BEGIN TEXT

Attachment Content-Type Size
xml2contrib.patch text/x-patch 1.2 KB

From: Mike Fowler <mike(at)mlfowler(dot)com>
To: Pavel Stehule <pavel(dot)stehule(at)gmail(dot)com>
Cc: Robert Haas <robertmhaas(at)gmail(dot)com>, Peter Eisentraut <peter_e(at)gmx(dot)net>, PostgreSQL Hackers <pgsql-hackers(at)postgresql(dot)org>
Subject: Re: review: xml_is_well_formed
Date: 2010-08-02 21:16:20
Message-ID: 4C5735A4.4080409@mlfowler.com
Views: Raw Message | Whole Thread | Download mbox | Resend email
Lists: pgsql-hackers

On 02/08/10 07:46, Pavel Stehule wrote:

>>
>> I have not any suggestions now - so I'll change flag to "ready to commit"

END TEXT

# BRIEF A
List the options given on the Views line of the email.

BEGIN THE RECORDS

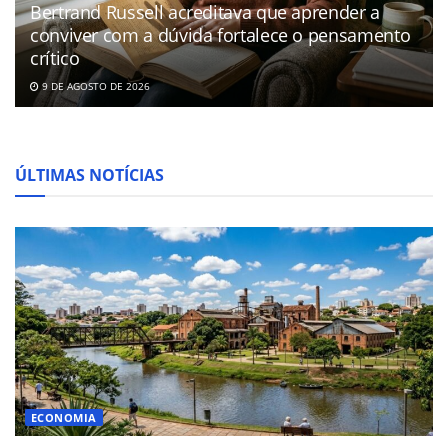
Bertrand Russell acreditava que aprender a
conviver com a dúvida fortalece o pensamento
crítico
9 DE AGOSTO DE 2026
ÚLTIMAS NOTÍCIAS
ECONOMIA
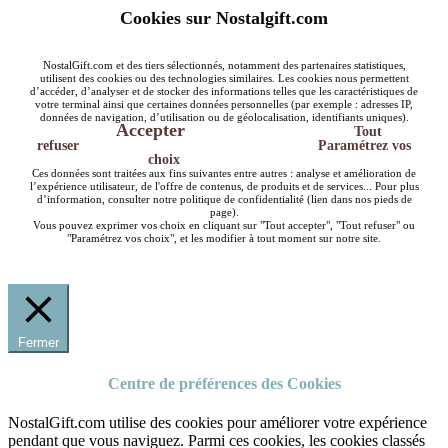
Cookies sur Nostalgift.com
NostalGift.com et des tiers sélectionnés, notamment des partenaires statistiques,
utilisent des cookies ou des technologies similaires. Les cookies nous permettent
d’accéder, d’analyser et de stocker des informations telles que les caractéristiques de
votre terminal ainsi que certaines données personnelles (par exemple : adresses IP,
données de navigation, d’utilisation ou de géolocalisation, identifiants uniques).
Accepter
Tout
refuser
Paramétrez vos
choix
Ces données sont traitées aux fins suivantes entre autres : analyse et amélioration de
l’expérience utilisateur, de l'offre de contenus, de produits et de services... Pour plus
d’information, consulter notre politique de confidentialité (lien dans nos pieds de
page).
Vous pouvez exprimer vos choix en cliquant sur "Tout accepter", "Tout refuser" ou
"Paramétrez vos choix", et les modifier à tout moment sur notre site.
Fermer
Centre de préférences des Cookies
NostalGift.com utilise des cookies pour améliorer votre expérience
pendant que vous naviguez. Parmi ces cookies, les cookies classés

END THE RECORDS
BEGIN THE RECORDS

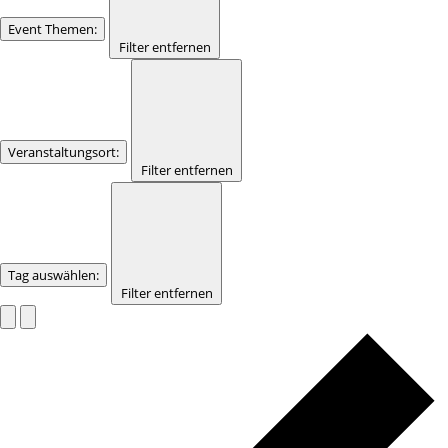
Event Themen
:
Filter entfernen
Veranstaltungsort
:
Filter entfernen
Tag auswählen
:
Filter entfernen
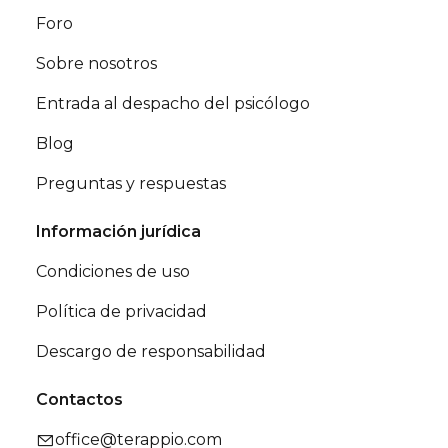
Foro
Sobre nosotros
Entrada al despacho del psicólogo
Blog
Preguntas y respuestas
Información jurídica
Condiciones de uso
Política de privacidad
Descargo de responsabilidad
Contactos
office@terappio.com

END THE RECORDS

# BRIEF B
In the first block of entries, rewrite only the lines from the one containing "Cookies sur Nostalgift.com" through the one containing "pendant que vous", swapping "données" for "informations" and leaving all else unchanged.

# WORKED SOLUTION A
Raw Message, Whole Thread, Download mbox, Resend email

# WORKED SOLUTION B
Cookies sur Nostalgift.com
NostalGift.com et des tiers sélectionnés, notamment des partenaires statistiques,
utilisent des cookies ou des technologies similaires. Les cookies nous permettent
d’accéder, d’analyser et de stocker des informations telles que les caractéristiques de
votre terminal ainsi que certaines informations personnelles (par exemple : adresses IP,
informations de navigation, d’utilisation ou de géolocalisation, identifiants uniques).
Accepter
Tout
refuser
Paramétrez vos
choix
Ces informations sont traitées aux fins suivantes entre autres : analyse et amélioration de
l’expérience utilisateur, de l'offre de contenus, de produits et de services... Pour plus
d’information, consulter notre politique de confidentialité (lien dans nos pieds de
page).
Vous pouvez exprimer vos choix en cliquant sur "Tout accepter", "Tout refuser" ou
"Paramétrez vos choix", et les modifier à tout moment sur notre site.
Fermer
Centre de préférences des Cookies
NostalGift.com utilise des cookies pour améliorer votre expérience
pendant que vous naviguez. Parmi ces cookies, les cookies classés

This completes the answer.